The predicament faced by universities sounds eerily similar: How do we get a higher percentage of women into hard sciences like physics or engineering? And once again, I'm part of the solution -- a failure as an Engineering student, I revised my academic plans and ended up with a "Want Fries With That?" degree in Economics. With my departure from the Engineering department, the percentage of females goes up. Sure, not one additional woman gets an engineering degree -- but Title IX's advocates don't seem to care.

What they do care about is what Gavora spends over 150 pages laying the groundwork for: Title IXers are fighting for androgyny.
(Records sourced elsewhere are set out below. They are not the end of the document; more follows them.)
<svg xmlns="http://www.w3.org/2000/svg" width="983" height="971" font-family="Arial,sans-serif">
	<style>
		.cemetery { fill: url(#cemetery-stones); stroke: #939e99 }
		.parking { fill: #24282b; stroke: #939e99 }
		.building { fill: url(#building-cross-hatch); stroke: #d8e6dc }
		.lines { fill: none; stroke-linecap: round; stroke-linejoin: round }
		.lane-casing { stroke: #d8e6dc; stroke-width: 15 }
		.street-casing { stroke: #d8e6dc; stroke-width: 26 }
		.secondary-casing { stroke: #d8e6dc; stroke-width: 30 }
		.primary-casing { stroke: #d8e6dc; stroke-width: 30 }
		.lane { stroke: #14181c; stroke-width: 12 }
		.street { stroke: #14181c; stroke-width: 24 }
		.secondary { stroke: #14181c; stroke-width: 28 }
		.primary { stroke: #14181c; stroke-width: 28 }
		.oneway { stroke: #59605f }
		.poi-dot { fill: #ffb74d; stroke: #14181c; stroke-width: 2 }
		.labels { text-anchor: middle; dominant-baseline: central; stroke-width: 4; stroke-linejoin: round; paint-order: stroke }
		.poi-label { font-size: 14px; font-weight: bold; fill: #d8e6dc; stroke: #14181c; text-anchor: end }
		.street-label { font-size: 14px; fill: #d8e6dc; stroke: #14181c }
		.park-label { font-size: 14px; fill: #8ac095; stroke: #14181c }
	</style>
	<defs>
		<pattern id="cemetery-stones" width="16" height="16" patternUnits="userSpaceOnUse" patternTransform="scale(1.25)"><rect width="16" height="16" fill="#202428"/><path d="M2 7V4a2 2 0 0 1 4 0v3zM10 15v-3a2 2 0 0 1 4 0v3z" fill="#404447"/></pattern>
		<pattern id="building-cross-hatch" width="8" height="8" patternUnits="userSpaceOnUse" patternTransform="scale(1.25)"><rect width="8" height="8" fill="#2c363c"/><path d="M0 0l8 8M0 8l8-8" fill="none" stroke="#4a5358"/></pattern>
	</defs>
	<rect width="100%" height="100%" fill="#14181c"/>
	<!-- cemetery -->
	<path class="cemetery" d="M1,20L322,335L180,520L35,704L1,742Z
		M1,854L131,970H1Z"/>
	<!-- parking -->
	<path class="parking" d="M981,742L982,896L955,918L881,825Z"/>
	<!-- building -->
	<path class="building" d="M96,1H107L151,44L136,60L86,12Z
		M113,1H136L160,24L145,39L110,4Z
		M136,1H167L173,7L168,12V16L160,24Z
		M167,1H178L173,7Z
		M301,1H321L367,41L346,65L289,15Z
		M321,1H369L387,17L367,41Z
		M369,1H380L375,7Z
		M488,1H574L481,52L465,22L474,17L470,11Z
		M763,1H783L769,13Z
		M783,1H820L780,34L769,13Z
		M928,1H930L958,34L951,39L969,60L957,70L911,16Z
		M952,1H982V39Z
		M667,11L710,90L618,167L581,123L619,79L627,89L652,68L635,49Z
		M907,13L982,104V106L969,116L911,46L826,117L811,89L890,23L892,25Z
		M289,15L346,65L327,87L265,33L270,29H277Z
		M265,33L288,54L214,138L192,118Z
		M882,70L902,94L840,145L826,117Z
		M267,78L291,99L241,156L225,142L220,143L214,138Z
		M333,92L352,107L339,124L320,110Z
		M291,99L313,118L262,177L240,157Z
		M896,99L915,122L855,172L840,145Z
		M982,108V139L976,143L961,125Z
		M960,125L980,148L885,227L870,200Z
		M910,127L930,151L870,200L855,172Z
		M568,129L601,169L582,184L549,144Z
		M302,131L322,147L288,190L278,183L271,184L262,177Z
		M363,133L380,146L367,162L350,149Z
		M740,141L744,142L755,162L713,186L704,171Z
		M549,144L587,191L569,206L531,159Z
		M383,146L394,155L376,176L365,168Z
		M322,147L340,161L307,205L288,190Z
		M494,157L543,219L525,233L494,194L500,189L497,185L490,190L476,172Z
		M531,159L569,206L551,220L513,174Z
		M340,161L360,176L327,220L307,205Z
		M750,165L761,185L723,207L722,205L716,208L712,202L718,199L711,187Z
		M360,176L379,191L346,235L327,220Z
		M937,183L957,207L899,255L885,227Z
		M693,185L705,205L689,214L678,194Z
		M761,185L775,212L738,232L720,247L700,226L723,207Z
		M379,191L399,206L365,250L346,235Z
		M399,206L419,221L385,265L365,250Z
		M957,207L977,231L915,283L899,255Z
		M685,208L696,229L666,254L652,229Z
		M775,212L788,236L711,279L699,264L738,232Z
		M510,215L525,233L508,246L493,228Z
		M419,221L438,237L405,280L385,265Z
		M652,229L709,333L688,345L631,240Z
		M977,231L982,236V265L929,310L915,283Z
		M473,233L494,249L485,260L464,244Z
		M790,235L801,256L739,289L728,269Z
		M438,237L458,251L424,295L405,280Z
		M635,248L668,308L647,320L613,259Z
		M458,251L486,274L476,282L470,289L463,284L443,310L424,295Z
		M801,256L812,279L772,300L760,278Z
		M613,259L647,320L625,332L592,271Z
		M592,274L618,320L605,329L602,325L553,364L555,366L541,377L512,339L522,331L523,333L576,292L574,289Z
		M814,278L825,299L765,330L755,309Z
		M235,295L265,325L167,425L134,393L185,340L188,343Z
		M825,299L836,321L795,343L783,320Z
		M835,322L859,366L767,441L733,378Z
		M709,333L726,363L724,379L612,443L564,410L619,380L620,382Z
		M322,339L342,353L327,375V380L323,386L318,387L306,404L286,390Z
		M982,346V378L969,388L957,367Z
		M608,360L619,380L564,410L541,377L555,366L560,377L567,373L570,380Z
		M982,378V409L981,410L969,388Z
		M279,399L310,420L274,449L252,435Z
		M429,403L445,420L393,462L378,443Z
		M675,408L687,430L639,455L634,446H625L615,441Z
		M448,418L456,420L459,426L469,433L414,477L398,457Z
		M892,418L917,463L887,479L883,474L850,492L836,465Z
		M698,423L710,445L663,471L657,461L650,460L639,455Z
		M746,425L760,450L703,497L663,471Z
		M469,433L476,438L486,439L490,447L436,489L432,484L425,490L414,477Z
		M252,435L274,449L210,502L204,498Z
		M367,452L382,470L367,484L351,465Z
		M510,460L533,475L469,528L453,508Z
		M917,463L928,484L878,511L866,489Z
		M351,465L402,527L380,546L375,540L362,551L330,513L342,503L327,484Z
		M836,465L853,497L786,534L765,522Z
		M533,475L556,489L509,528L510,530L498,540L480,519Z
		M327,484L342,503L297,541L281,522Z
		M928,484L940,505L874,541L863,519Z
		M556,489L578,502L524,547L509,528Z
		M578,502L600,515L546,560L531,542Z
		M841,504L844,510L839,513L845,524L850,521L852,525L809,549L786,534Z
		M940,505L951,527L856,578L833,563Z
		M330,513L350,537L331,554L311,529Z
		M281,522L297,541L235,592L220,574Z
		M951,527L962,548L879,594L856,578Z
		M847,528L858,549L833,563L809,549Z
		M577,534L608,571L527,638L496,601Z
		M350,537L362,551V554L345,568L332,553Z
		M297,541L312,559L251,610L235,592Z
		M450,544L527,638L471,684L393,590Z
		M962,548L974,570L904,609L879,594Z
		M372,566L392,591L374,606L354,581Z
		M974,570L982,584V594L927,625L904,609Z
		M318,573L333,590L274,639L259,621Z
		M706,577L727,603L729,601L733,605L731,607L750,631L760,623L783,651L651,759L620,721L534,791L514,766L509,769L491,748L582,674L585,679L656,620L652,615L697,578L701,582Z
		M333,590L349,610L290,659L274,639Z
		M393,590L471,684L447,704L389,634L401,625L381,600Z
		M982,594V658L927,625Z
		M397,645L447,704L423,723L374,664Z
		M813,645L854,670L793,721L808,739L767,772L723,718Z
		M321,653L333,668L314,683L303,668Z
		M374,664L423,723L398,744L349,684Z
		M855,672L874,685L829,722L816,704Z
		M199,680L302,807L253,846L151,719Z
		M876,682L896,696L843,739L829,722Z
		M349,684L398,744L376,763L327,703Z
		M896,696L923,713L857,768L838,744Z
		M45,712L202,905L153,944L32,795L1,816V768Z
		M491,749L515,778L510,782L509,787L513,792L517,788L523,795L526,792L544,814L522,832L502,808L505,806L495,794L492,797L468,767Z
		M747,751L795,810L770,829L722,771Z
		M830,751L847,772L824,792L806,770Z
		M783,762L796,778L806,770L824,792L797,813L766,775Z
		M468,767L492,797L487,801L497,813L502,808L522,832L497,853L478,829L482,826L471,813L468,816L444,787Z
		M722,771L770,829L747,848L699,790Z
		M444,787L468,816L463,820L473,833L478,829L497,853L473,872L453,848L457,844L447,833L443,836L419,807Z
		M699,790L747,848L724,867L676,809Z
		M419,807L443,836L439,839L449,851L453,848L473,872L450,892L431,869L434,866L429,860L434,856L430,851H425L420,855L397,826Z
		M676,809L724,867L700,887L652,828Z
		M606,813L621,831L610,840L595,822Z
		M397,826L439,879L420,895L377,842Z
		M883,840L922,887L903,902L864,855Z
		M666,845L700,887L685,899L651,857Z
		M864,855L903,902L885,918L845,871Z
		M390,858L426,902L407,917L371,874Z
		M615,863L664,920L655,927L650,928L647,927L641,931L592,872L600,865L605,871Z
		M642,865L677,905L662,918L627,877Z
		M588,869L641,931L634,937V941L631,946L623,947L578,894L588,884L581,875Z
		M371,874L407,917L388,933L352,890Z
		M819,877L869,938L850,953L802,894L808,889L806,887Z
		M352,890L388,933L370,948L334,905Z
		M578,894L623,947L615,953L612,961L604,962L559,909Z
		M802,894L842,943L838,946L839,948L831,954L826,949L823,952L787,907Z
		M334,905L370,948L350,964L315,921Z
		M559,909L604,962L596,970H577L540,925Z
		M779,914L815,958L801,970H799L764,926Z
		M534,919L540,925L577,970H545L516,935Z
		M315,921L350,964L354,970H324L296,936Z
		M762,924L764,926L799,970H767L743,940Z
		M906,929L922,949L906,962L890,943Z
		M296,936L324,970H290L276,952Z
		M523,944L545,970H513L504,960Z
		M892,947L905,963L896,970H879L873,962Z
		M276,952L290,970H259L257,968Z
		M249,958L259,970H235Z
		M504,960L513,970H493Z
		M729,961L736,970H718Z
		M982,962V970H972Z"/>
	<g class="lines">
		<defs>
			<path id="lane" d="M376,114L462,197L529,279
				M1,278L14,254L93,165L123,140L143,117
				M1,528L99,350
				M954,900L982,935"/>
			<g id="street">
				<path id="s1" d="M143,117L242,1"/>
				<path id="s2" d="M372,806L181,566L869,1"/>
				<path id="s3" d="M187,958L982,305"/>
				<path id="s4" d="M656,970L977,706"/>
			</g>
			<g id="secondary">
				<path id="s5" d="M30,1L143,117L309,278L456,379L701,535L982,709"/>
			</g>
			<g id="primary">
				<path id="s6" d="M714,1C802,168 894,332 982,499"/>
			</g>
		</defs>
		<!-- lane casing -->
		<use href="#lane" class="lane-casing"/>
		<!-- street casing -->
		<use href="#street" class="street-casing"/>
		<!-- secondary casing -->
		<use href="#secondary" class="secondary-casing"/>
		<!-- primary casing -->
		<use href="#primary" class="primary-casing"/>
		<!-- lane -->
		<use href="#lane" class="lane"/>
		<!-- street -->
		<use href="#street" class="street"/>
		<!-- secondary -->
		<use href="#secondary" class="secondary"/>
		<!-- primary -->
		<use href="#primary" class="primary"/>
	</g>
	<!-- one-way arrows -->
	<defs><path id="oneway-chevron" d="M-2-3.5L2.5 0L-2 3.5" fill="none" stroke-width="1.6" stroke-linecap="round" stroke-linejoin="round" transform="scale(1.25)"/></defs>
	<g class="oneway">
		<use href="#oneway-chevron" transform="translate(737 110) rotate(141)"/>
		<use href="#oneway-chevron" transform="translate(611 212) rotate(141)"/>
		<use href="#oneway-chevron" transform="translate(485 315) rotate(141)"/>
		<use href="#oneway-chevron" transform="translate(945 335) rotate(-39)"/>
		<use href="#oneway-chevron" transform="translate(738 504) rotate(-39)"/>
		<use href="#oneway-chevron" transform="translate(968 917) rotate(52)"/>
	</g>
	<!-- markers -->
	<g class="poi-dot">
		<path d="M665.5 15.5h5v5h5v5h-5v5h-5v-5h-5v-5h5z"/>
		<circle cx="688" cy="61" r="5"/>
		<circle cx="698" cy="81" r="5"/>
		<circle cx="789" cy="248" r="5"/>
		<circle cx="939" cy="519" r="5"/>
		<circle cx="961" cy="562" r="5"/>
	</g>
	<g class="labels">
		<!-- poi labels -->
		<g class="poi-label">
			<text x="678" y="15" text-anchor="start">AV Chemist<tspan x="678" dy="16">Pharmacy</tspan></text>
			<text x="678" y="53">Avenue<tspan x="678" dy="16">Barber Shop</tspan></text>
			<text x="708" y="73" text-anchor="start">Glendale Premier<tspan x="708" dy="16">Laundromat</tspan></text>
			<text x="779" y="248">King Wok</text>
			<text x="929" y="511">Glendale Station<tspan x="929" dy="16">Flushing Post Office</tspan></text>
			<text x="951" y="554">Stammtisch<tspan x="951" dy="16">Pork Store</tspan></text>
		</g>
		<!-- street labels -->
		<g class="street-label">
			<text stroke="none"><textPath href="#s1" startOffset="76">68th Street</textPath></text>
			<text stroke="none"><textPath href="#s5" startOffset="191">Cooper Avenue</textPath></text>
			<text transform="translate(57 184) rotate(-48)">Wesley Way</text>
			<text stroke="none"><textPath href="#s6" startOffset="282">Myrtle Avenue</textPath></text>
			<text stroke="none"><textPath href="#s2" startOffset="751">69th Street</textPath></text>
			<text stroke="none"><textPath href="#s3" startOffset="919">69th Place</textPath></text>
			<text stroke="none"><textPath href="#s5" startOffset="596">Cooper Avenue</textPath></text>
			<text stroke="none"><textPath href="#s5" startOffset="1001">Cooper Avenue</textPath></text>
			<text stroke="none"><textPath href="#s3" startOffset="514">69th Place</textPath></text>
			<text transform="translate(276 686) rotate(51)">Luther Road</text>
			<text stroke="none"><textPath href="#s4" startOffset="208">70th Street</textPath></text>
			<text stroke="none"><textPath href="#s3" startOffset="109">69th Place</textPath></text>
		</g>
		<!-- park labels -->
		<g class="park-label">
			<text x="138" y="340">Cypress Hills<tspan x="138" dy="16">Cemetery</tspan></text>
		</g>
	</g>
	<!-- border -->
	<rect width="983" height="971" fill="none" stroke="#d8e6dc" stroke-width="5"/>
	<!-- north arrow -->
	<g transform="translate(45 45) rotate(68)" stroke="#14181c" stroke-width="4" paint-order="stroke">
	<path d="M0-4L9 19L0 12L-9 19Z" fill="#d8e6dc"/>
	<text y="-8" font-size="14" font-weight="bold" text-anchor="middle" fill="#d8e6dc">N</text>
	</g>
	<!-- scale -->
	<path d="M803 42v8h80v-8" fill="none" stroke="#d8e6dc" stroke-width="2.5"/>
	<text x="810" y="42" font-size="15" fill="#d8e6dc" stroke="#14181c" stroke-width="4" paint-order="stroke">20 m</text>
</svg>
She argues, convincingly, that the OCR and other usual suspects hold the view that "all girls and women and all boys and men are equally interested in and capable of playing lacrosse, excelling in physics, or scoring 1600 on the SAT." A failure to reach this goal, Gavora states, is considered by Title IXers as "prima facie proof of illegal discrimination." Ridiculous? Yes, but that's how the law applies. Incredibly, universities now have incentive to seek out male students who are pathologically lazy; athletes, academic achievers, and social butterflies each may cause the university to be on the wrong side of a lawsuit. Advocates are fooling themselves into thinking that their demands help women get a leg up on gender equality in athletics, engineering, and everything else. But hey, I'm glad to lend my shoulders -- just don't ask me to get off the couch.